**** Material shown
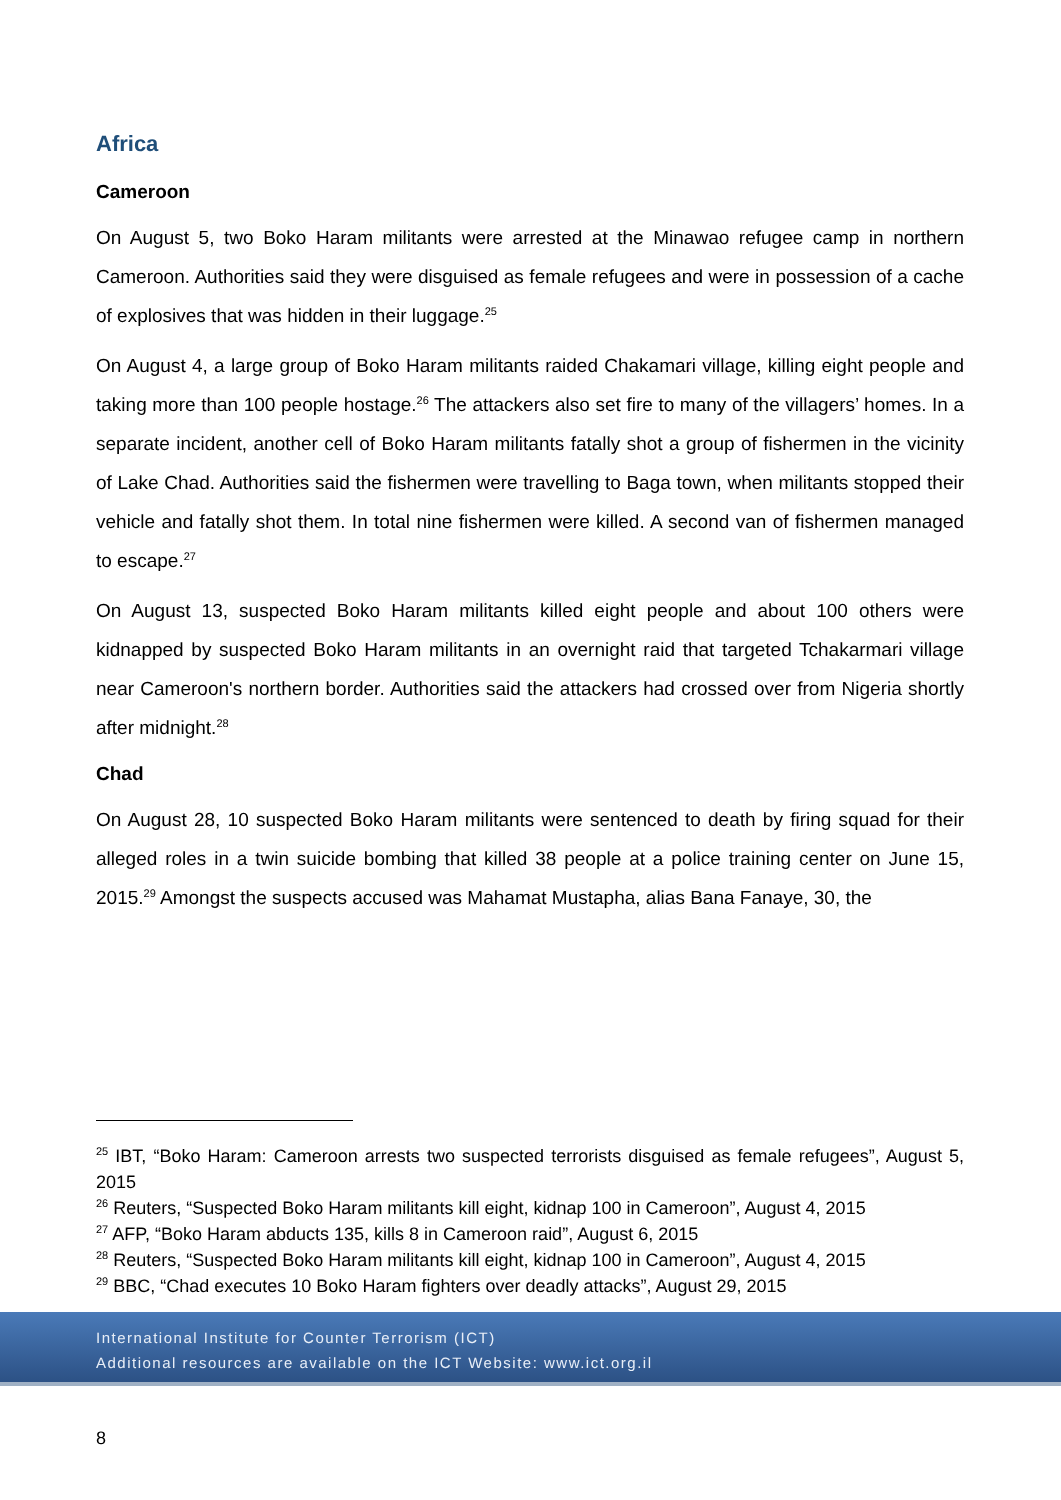Africa
Cameroon
On August 5, two Boko Haram militants were arrested at the Minawao refugee camp in northern Cameroon. Authorities said they were disguised as female refugees and were in possession of a cache of explosives that was hidden in their luggage.<sup>25</sup>
On August 4, a large group of Boko Haram militants raided Chakamari village, killing eight people and taking more than 100 people hostage.<sup>26</sup> The attackers also set fire to many of the villagers’ homes. In a separate incident, another cell of Boko Haram militants fatally shot a group of fishermen in the vicinity of Lake Chad. Authorities said the fishermen were travelling to Baga town, when militants stopped their vehicle and fatally shot them. In total nine fishermen were killed. A second van of fishermen managed to escape.<sup>27</sup>
On August 13, suspected Boko Haram militants killed eight people and about 100 others were kidnapped by suspected Boko Haram militants in an overnight raid that targeted Tchakarmari village near Cameroon's northern border. Authorities said the attackers had crossed over from Nigeria shortly after midnight.<sup>28</sup>
Chad
On August 28, 10 suspected Boko Haram militants were sentenced to death by firing squad for their alleged roles in a twin suicide bombing that killed 38 people at a police training center on June 15, 2015.<sup>29</sup> Amongst the suspects accused was Mahamat Mustapha, alias Bana Fanaye, 30, the
<sup>25</sup> IBT, “Boko Haram: Cameroon arrests two suspected terrorists disguised as female refugees”, August 5, 2015
<sup>26</sup> Reuters, “Suspected Boko Haram militants kill eight, kidnap 100 in Cameroon”, August 4, 2015
<sup>27</sup> AFP, “Boko Haram abducts 135, kills 8 in Cameroon raid”, August 6, 2015
<sup>28</sup> Reuters, “Suspected Boko Haram militants kill eight, kidnap 100 in Cameroon”, August 4, 2015
<sup>29</sup> BBC, “Chad executes 10 Boko Haram fighters over deadly attacks”, August 29, 2015
International Institute for Counter Terrorism (ICT)
Additional resources are available on the ICT Website: www.ict.org.il
8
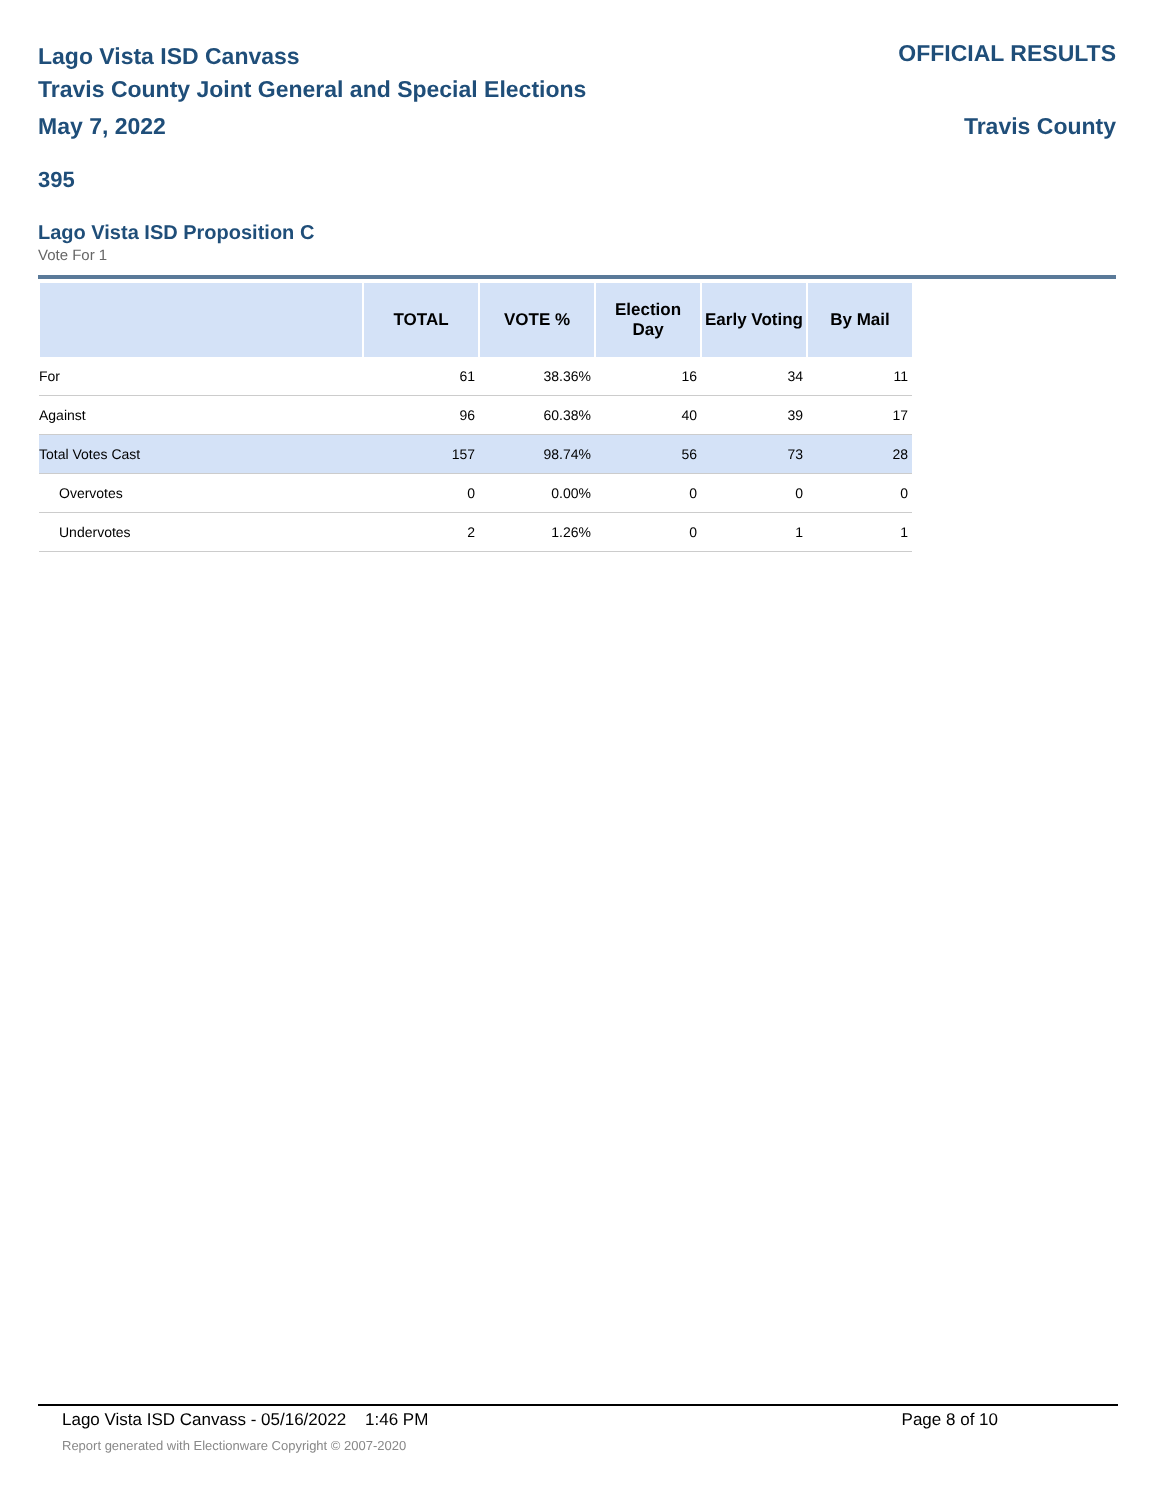Lago Vista ISD Canvass
Travis County Joint General and Special Elections
May 7, 2022
OFFICIAL RESULTS
Travis County
395
Lago Vista ISD Proposition C
Vote For 1
| | TOTAL | VOTE % | Election Day | Early Voting | By Mail |
| --- | --- | --- | --- | --- | --- |
| For | 61 | 38.36% | 16 | 34 | 11 |
| Against | 96 | 60.38% | 40 | 39 | 17 |
| Total Votes Cast | 157 | 98.74% | 56 | 73 | 28 |
| Overvotes | 0 | 0.00% | 0 | 0 | 0 |
| Undervotes | 2 | 1.26% | 0 | 1 | 1 |
Lago Vista ISD Canvass - 05/16/2022 1:46 PM Page 8 of 10
Report generated with Electionware Copyright © 2007-2020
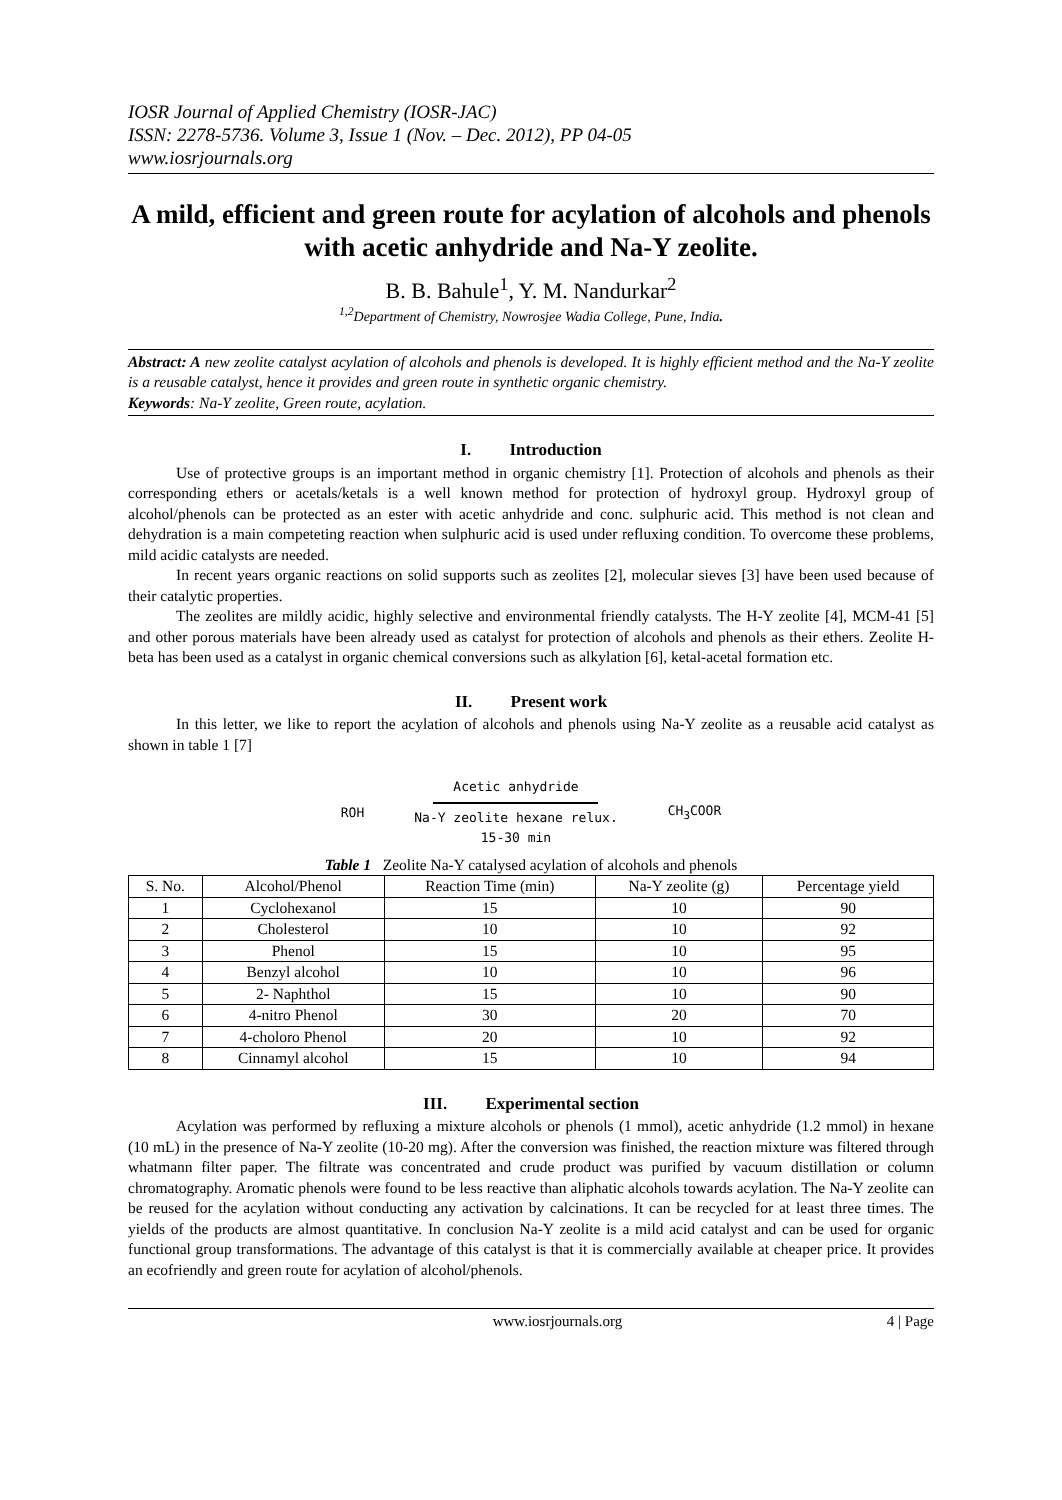IOSR Journal of Applied Chemistry (IOSR-JAC)
ISSN: 2278-5736. Volume 3, Issue 1 (Nov. – Dec. 2012), PP 04-05
www.iosrjournals.org
A mild, efficient and green route for acylation of alcohols and phenols with acetic anhydride and Na-Y zeolite.
B. B. Bahule<sup>1</sup>, Y. M. Nandurkar<sup>2</sup>
<sup>1,2</sup>Department of Chemistry, Nowrosjee Wadia College, Pune, India.
Abstract: A new zeolite catalyst acylation of alcohols and phenols is developed. It is highly efficient method and the Na-Y zeolite is a reusable catalyst, hence it provides and green route in synthetic organic chemistry.
Keywords: Na-Y zeolite, Green route, acylation.
I. Introduction
Use of protective groups is an important method in organic chemistry [1]. Protection of alcohols and phenols as their corresponding ethers or acetals/ketals is a well known method for protection of hydroxyl group. Hydroxyl group of alcohol/phenols can be protected as an ester with acetic anhydride and conc. sulphuric acid. This method is not clean and dehydration is a main competeting reaction when sulphuric acid is used under refluxing condition. To overcome these problems, mild acidic catalysts are needed.
In recent years organic reactions on solid supports such as zeolites [2], molecular sieves [3] have been used because of their catalytic properties.
The zeolites are mildly acidic, highly selective and environmental friendly catalysts. The H-Y zeolite [4], MCM-41 [5] and other porous materials have been already used as catalyst for protection of alcohols and phenols as their ethers. Zeolite H-beta has been used as a catalyst in organic chemical conversions such as alkylation [6], ketal-acetal formation etc.
II. Present work
In this letter, we like to report the acylation of alcohols and phenols using Na-Y zeolite as a reusable acid catalyst as shown in table 1 [7]
ROH
Acetic anhydride
Na-Y zeolite hexane relux.
15-30 min
CH<sub>3</sub>COOR
Table 1 Zeolite Na-Y catalysed acylation of alcohols and phenols
| S. No. | Alcohol/Phenol | Reaction Time (min) | Na-Y zeolite (g) | Percentage yield |
| --- | --- | --- | --- | --- |
| 1 | Cyclohexanol | 15 | 10 | 90 |
| 2 | Cholesterol | 10 | 10 | 92 |
| 3 | Phenol | 15 | 10 | 95 |
| 4 | Benzyl alcohol | 10 | 10 | 96 |
| 5 | 2- Naphthol | 15 | 10 | 90 |
| 6 | 4-nitro Phenol | 30 | 20 | 70 |
| 7 | 4-choloro Phenol | 20 | 10 | 92 |
| 8 | Cinnamyl alcohol | 15 | 10 | 94 |
III. Experimental section
Acylation was performed by refluxing a mixture alcohols or phenols (1 mmol), acetic anhydride (1.2 mmol) in hexane (10 mL) in the presence of Na-Y zeolite (10-20 mg). After the conversion was finished, the reaction mixture was filtered through whatmann filter paper. The filtrate was concentrated and crude product was purified by vacuum distillation or column chromatography. Aromatic phenols were found to be less reactive than aliphatic alcohols towards acylation. The Na-Y zeolite can be reused for the acylation without conducting any activation by calcinations. It can be recycled for at least three times. The yields of the products are almost quantitative. In conclusion Na-Y zeolite is a mild acid catalyst and can be used for organic functional group transformations. The advantage of this catalyst is that it is commercially available at cheaper price. It provides an ecofriendly and green route for acylation of alcohol/phenols.
www.iosrjournals.org 4 | Page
********
[Your goal]
From the line holding "40 | 39 | 17 |" to the line holding "I. Introduction", both included, retype the entries above exactly and drop the pictures.

[Worked solution]
| Against | 96 | 60.38% | 40 | 39 | 17 |
| Total Votes Cast | 157 | 98.74% | 56 | 73 | 28 |
| Overvotes | 0 | 0.00% | 0 | 0 | 0 |
| Undervotes | 2 | 1.26% | 0 | 1 | 1 |
Lago Vista ISD Canvass - 05/16/2022 1:46 PM Page 8 of 10
Report generated with Electionware Copyright © 2007-2020
IOSR Journal of Applied Chemistry (IOSR-JAC)
ISSN: 2278-5736. Volume 3, Issue 1 (Nov. – Dec. 2012), PP 04-05
www.iosrjournals.org
A mild, efficient and green route for acylation of alcohols and phenols with acetic anhydride and Na-Y zeolite.
B. B. Bahule<sup>1</sup>, Y. M. Nandurkar<sup>2</sup>
<sup>1,2</sup>Department of Chemistry, Nowrosjee Wadia College, Pune, India.
Abstract: A new zeolite catalyst acylation of alcohols and phenols is developed. It is highly efficient method and the Na-Y zeolite is a reusable catalyst, hence it provides and green route in synthetic organic chemistry.
Keywords: Na-Y zeolite, Green route, acylation.
I. Introduction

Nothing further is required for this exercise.